Document layout detection data:
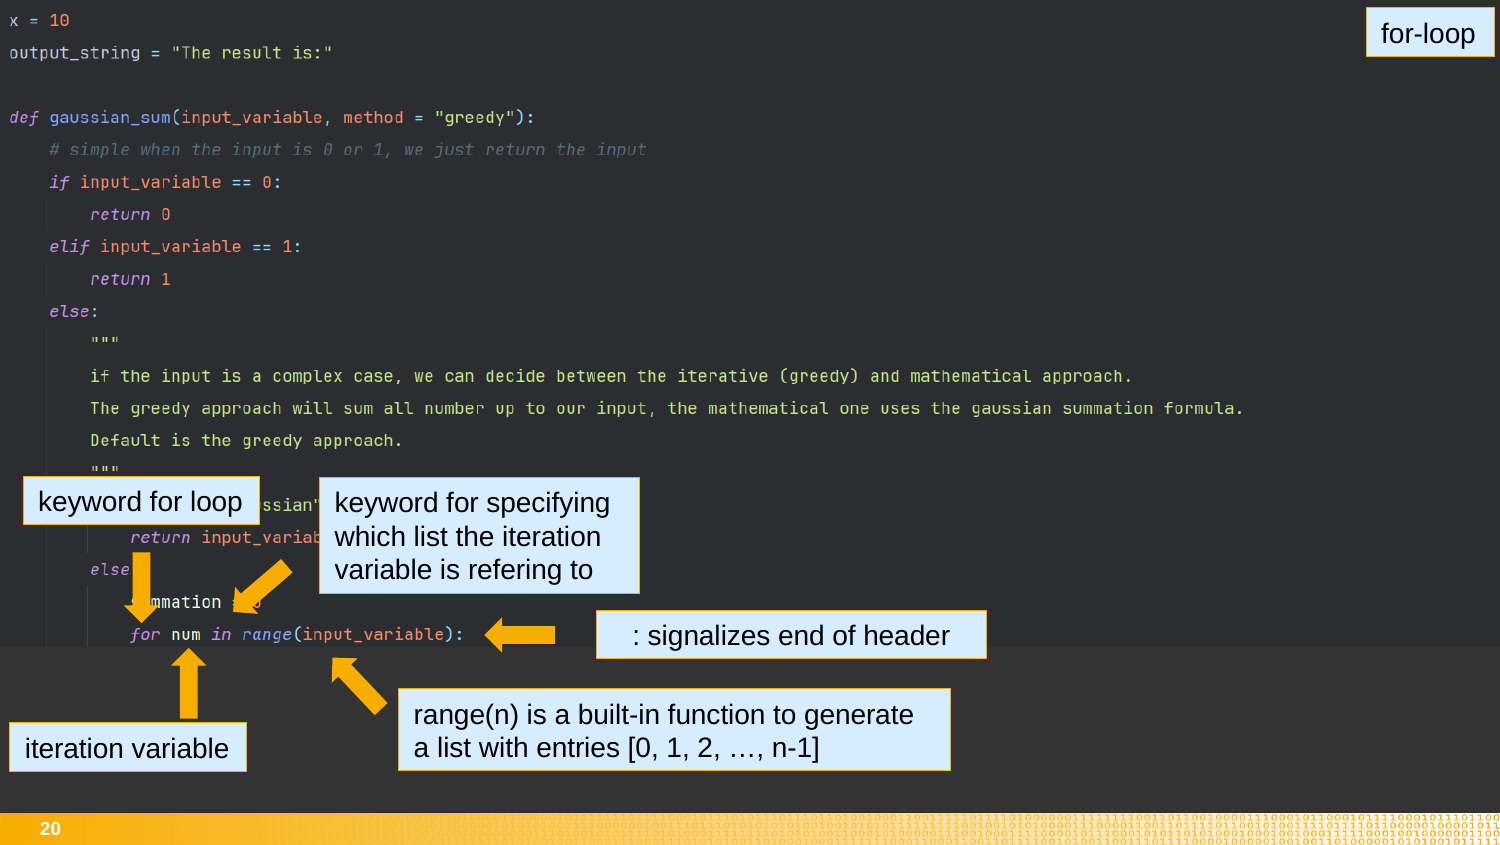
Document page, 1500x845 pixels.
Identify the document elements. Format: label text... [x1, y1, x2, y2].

picture [0, 0, 1500, 845]
slide_number 20 [5, 816, 62, 841]
footer [103, 816, 1273, 841]
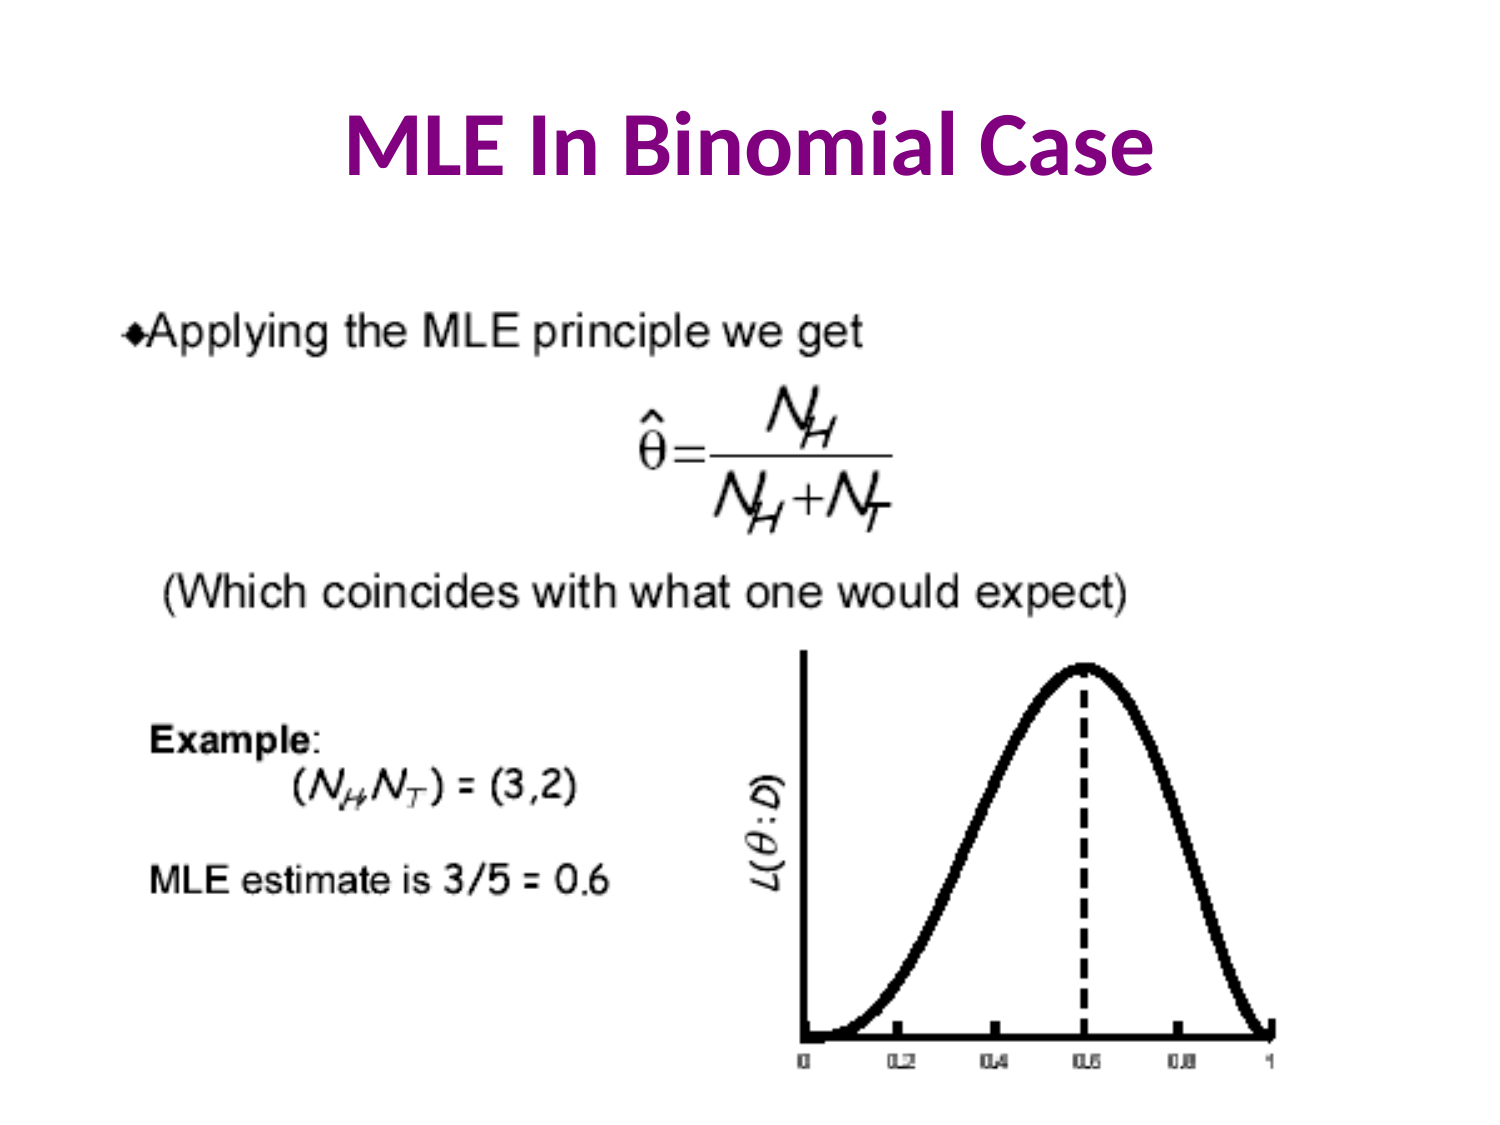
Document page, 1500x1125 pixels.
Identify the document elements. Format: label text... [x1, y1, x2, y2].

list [102, 290, 1329, 1087]
title MLE In Binomial Case [75, 45, 1425, 233]
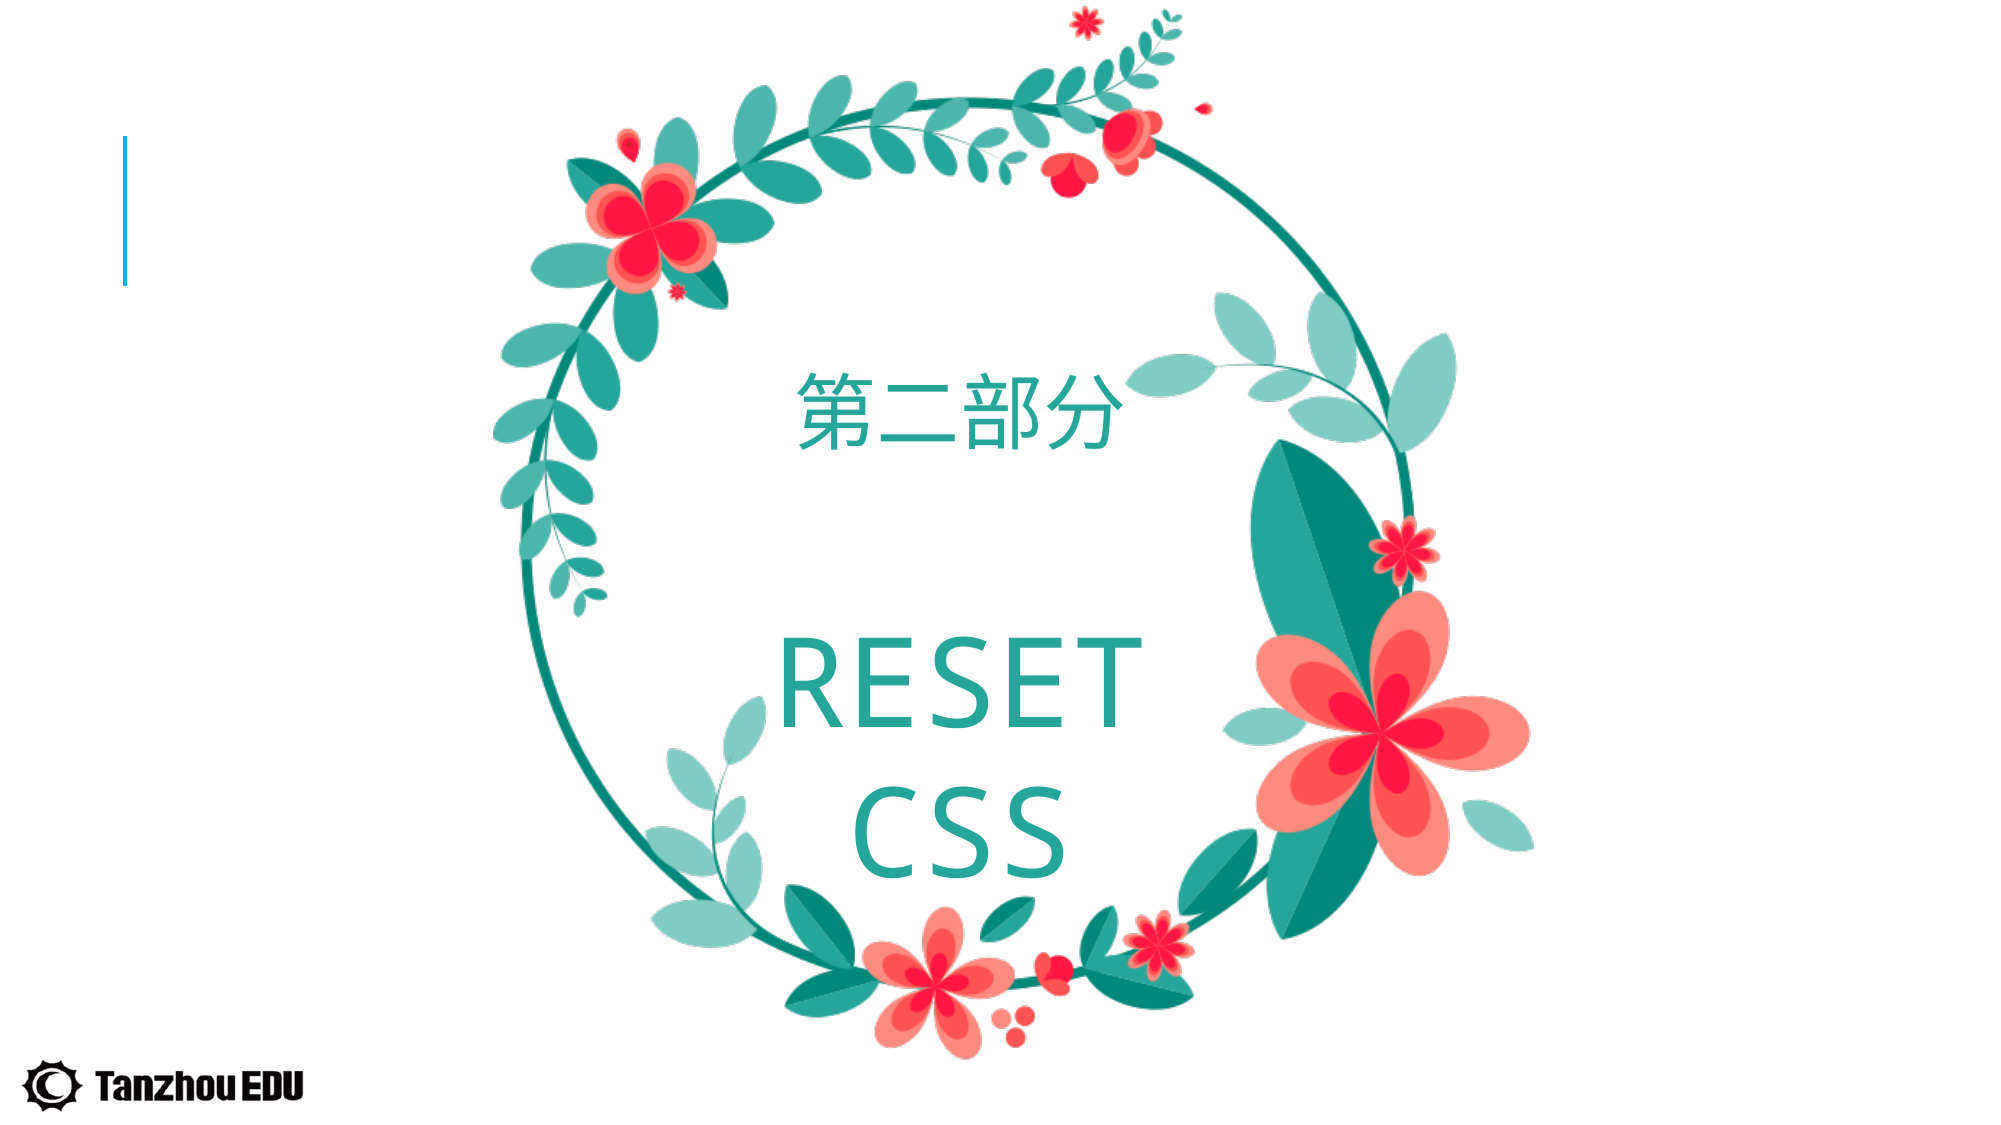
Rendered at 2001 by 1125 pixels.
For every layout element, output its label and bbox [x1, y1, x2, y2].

picture [482, 0, 1545, 1068]
picture [2, 1031, 328, 1125]
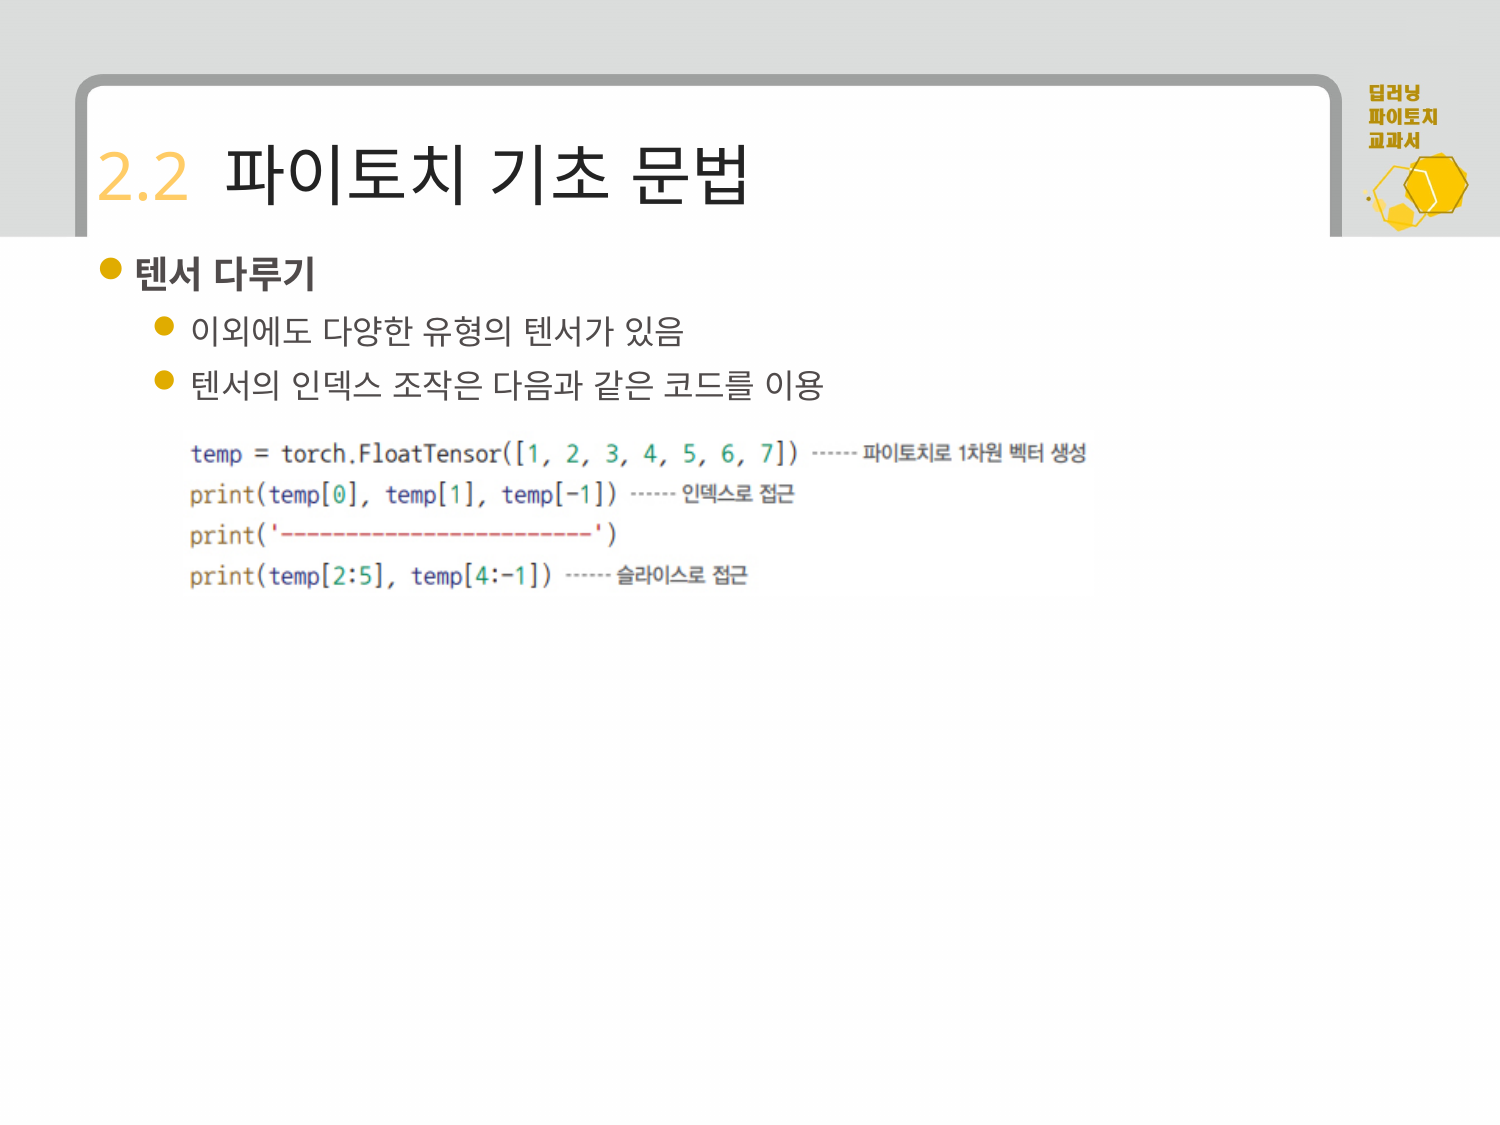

**Task brief**
Find the line that contains "list [102, 290, 1329, 1087]", then write out that line and every line after it through the end of the records, exactly. Leave the pictures out.

**Response for this exercise**
list [102, 290, 1329, 1087]
title MLE In Binomial Case [75, 45, 1425, 233]
Rendered at 2001 by 1125 pixels.
For every layout element, output its label and bbox [x1, y1, x2, y2].

picture [482, 0, 1545, 1068]
picture [2, 1031, 328, 1125]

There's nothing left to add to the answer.